Fish and meat
Fish is the dominant kind of protein, and is cultivated in ponds and fished with nets in the fresh-water rivers of the Ganges delta. Almost every part of the fish (except fins and innards) is eaten; the head and other parts are usually used to flavor curries. The head is often cooked with dal or with cabbage.
More than forty types of mostly freshwater fish are common, including carp varieties like rui (rohu), koi (climbing perch), the wriggling catfish family of tangra, magur, shingi and the pink-bellied Indian butter fish, the pabda katla, magur (catfish), chingŗi (prawn or shrimp), as well as shuţki (small dried sea fish). Chingri could be of varieties - kucho (varieties of shrimp), usual (prawns), bagda (tiger prawns), and galda (Scampi).
Salt water fish (not sea fish though) hilsa (hilsa ilisha) is very popular among Bengalis, can be called an icon of Bengali cuisine. Ilish machh (hilsa fish), which migrates upstream to breed is a delicacy; the varied salt content at different stages of the journey is of particular interest to the connoisseur, as is the river from which the fish comes - fish from the river Pôdda (Padma or Lower Ganges) in Bangladesh, for example, is traditionally considered the best. To some part of the community, particularly from West Bengal, Gangatic Ilish is considered as the best variety.
There are numerous ways of cooking fish depending on the texture, size, fat content and the bones.
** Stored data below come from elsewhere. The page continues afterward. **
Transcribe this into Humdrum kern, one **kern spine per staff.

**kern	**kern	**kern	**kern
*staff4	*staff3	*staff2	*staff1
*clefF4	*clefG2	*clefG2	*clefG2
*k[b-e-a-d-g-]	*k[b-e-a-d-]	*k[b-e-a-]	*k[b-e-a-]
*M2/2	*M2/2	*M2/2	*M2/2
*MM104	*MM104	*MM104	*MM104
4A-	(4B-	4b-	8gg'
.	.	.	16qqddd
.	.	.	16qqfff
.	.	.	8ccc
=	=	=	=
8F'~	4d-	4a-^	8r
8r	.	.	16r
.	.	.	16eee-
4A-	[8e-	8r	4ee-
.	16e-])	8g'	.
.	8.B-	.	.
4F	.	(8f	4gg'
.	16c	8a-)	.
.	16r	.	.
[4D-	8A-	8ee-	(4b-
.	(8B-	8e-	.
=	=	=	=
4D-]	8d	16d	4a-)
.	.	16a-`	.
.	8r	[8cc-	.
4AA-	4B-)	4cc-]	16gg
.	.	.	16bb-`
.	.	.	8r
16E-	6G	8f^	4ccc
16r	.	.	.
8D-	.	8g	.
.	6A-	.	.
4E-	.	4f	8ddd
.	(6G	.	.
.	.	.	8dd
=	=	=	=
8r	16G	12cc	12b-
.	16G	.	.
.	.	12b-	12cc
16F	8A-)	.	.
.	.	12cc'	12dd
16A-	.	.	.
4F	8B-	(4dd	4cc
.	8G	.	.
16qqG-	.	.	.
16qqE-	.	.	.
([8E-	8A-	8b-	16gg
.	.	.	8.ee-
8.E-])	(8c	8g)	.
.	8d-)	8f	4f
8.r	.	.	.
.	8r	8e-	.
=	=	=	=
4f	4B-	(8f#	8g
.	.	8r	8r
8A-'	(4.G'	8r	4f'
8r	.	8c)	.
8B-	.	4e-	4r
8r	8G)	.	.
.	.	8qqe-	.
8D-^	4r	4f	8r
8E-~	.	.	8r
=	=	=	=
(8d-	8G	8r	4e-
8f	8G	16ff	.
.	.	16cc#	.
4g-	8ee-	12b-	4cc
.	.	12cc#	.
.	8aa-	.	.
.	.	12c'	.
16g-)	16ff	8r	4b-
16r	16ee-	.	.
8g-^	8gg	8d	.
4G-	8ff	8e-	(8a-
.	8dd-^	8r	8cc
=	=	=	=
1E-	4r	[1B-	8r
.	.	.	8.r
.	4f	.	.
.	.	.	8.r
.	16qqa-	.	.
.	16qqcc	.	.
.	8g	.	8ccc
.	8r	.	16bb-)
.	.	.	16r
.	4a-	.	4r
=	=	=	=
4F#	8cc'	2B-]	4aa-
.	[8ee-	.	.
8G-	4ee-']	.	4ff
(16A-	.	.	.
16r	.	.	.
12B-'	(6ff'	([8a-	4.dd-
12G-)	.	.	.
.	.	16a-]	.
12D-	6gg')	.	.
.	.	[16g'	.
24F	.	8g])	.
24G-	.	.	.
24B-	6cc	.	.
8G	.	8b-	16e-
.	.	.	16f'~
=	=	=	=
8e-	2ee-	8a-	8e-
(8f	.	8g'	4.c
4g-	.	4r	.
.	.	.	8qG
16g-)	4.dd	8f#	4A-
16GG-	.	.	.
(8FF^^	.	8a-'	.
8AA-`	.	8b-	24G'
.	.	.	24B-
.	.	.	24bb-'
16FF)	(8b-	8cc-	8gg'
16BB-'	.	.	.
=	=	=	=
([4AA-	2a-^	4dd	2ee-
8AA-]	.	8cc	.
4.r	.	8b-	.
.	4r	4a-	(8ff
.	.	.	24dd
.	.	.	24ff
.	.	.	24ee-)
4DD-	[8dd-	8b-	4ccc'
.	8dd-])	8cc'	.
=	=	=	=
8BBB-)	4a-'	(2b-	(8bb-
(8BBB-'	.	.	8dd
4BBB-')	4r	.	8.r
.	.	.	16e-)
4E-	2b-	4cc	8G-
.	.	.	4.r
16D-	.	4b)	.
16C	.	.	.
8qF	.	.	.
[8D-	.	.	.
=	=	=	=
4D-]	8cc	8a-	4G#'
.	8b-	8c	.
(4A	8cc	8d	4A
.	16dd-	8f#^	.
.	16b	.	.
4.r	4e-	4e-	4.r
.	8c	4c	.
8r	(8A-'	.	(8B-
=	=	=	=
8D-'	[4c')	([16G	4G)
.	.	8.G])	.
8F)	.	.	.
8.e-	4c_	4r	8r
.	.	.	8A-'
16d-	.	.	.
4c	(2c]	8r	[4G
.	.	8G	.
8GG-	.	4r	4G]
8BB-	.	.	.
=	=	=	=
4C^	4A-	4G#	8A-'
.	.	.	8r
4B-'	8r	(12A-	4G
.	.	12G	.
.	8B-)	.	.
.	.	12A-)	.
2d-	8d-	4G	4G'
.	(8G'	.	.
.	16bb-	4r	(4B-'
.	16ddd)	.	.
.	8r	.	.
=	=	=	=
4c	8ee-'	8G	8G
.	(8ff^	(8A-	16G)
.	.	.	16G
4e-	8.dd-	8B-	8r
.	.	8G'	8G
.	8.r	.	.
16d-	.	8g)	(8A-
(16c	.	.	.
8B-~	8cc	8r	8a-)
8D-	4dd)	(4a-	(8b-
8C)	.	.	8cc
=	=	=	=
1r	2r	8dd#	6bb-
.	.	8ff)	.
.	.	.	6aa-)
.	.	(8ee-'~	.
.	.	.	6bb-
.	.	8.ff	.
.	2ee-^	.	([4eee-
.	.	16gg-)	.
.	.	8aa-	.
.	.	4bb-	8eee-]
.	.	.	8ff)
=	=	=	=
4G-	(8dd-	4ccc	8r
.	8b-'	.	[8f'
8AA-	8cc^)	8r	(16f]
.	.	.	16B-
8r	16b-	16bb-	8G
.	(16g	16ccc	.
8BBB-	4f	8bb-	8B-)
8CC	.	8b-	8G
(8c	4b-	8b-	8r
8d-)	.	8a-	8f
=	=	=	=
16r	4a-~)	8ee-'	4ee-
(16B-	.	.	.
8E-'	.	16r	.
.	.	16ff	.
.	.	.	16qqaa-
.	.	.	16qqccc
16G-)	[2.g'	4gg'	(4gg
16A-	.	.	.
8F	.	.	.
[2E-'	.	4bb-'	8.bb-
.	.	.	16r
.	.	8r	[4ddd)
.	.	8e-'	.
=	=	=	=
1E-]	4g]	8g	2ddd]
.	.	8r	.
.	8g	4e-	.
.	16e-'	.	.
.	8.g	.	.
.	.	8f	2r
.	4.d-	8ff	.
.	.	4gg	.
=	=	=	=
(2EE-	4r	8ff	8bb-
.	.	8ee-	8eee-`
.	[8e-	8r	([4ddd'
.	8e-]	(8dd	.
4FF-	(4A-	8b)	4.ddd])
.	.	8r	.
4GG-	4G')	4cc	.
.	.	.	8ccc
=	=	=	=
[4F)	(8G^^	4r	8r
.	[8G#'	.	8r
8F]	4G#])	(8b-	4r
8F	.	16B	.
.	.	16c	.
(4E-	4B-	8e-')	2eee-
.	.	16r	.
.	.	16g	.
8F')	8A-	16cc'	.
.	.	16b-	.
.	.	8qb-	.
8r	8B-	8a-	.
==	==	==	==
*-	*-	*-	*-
It could be fried, cooked in roasted, a simple spicy tomato or ginger based gravy (jhol), or mustard based with green chillies (shorshe batar jhaal), with posto, with seasonal vegetables, steamed, steamed inside of plantain or butternut squash leaves, cooked with doi (curd/yogurt), with sour sauce, with sweet sauce or even the fish made to taste sweet on one side, and savory on the other. Ilish is said be cooked in 108 distinct ways. Also, there are different ways of cutting vegetables, which is important for the dish you are cooking. A cut for the "Chochhori" cannot be used for the "Dalna". Each different food has its own cut of vegetable, to keep with the cooking time and procedure of each dish.